The results of the study showed that valve replacement was more durable, but other clinical measures were similar between the groups.
"Talk to your surgeon about your valve repair options."
Michael A. Acker, MD, the Chief of Cardiovascular Surgery at the University of Pennsylvania Medical Center, led a team of researchers to investigate repair versus replacement of the mitral valve in the heart.
The mitral valve is one of four valves in the heart muscle. It separates the two left chambers of the heart and helps to pump blood out of the heart. If the mitral valve does not securely close, blood can leak and begin to flow backwards. This backwards blood flow is known as regurgitation, and it reduces the efficiency of the heart and total blood circulation.
For this study, 251 patients with severe mitral valve regurgitation due to ischemic causes (from a heart attack or coronary artery disease) were randomly split into two treatment groups. Patients in the first group had surgery to repair their mitral valve. Patients in the second group had surgery to replace their mitral valve.

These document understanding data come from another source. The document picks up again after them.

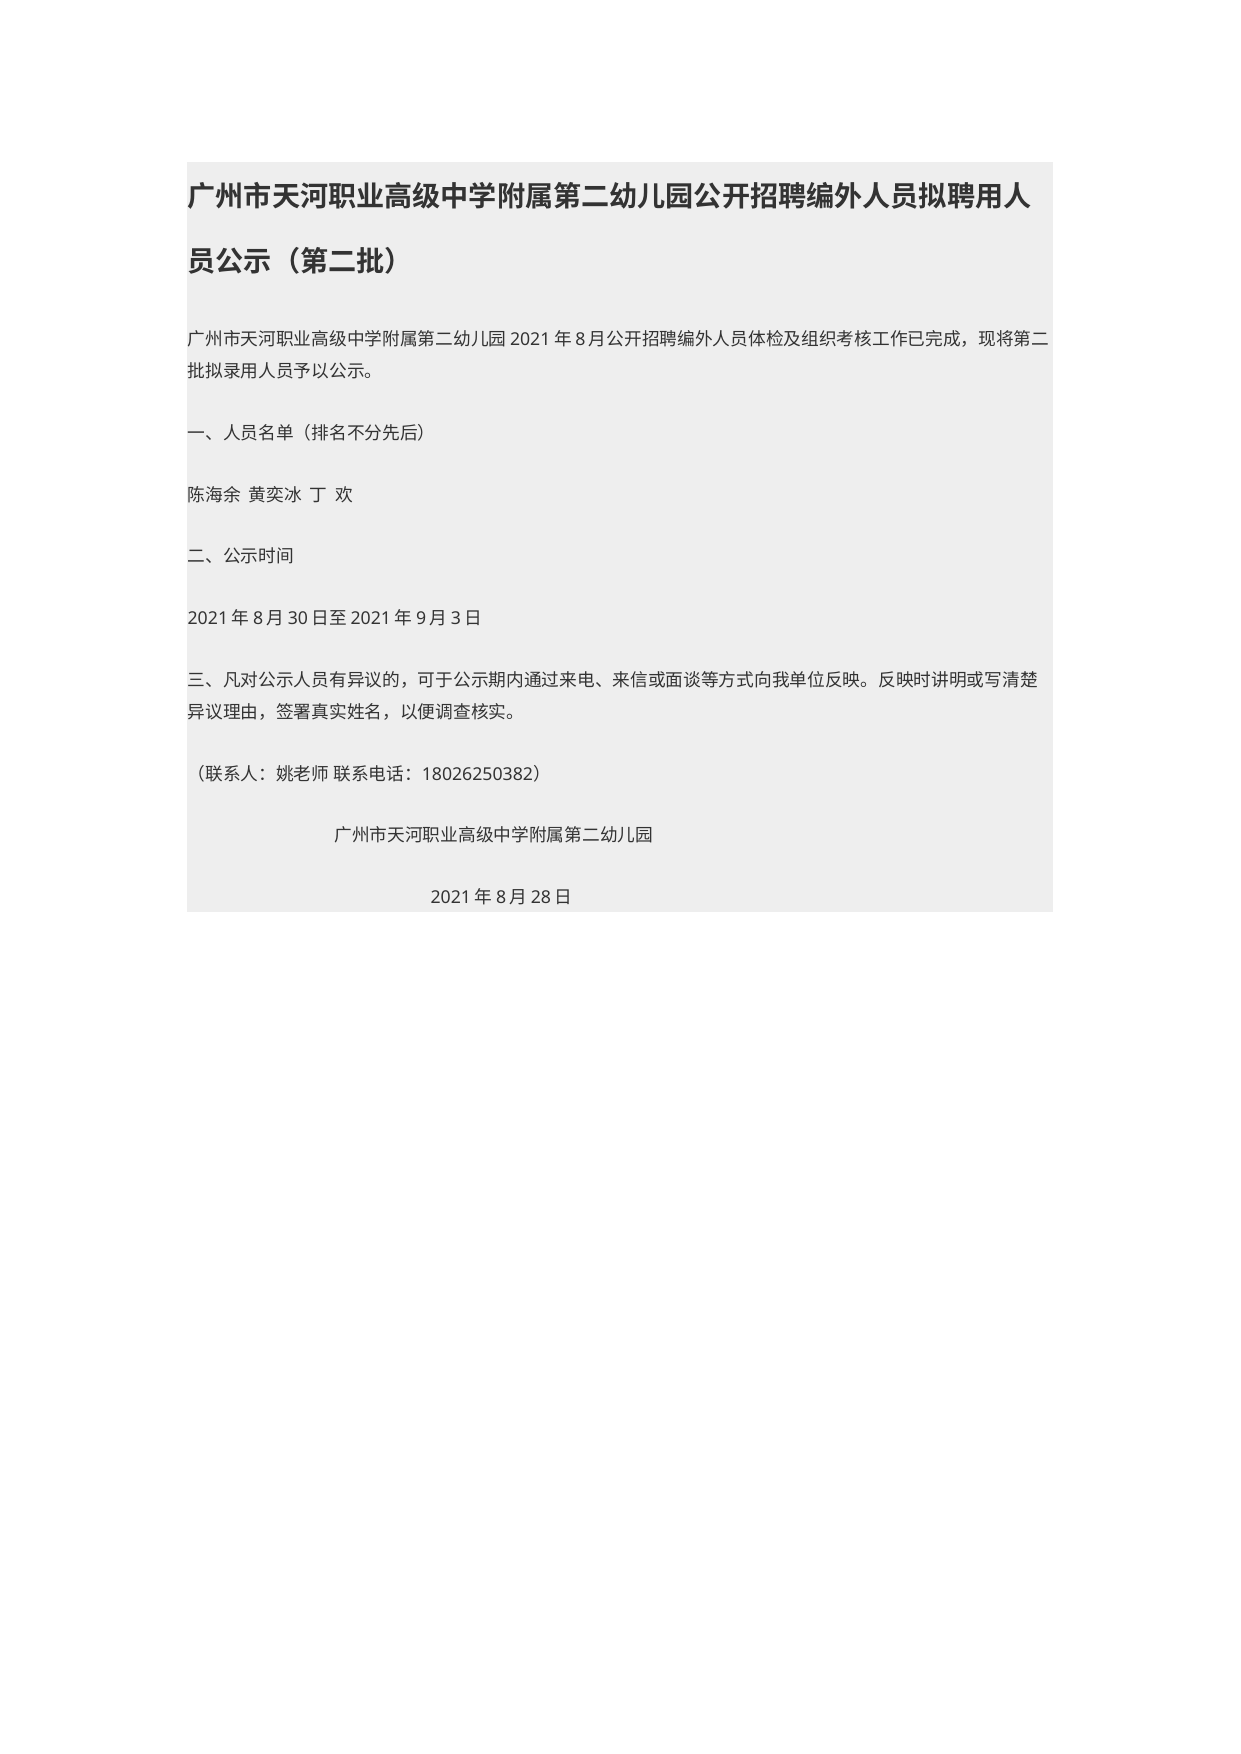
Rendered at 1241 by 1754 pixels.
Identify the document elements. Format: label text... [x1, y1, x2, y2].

text 2021年8月30日至2021年9月3日 [187, 600, 1053, 633]
text 一、人员名单（排名不分先后） [187, 415, 1053, 448]
text 三、凡对公示人员有异议的，可于公示期内通过来电、来信或面谈等方式向我单位反映。反映时讲明或写清楚异议理由，签署真实姓名，以便调查核实。 [187, 662, 1053, 727]
text 陈海余 黄奕冰 丁 欢 [187, 477, 1053, 509]
text （联系人：姚老师 联系电话：18026250382） [187, 756, 1053, 789]
text 二、公示时间 [187, 539, 1053, 571]
text 2021年8月28日 [187, 879, 1053, 912]
subtitle 广州市天河职业高级中学附属第二幼儿园公开招聘编外人员拟聘用人员公示（第二批） [187, 162, 1053, 292]
text 广州市天河职业高级中学附属第二幼儿园 [187, 818, 1053, 850]
text 广州市天河职业高级中学附属第二幼儿园2021年8月公开招聘编外人员体检及组织考核工作已完成，现将第二批拟录用人员予以公示。 [187, 321, 1053, 386]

After 12 months, the researchers tested the amount of blood remaining in the left ventricle heart chamber after the heart had pumped blood out through the mitral valve. There was no significant difference between the two groups.
Overall, 14.3 percent of the repair patients and 17.6 percent of replacement patients died.
Moderate to severe mitral valve regurgitation relapse happened in 32.6 percent of repair patients but only 2.3 percent of replacement patients after 12 months.
The authors of this study noted that no significant differences were found between groups for rates of stroke or heart attack or quality of life measures after 12 months, but that replacement offered a more durable correction compared with repair.
This study was published in November in The New England Journal of Medicine.
The National Heart, Lung, and Blood Institute, the National Institute of Neurological Diseases and Stroke, the National Institutes of Health and the Canadian Institutes of Health Research provided funding for this project. The authors declared no relevant financial conflicts of interest.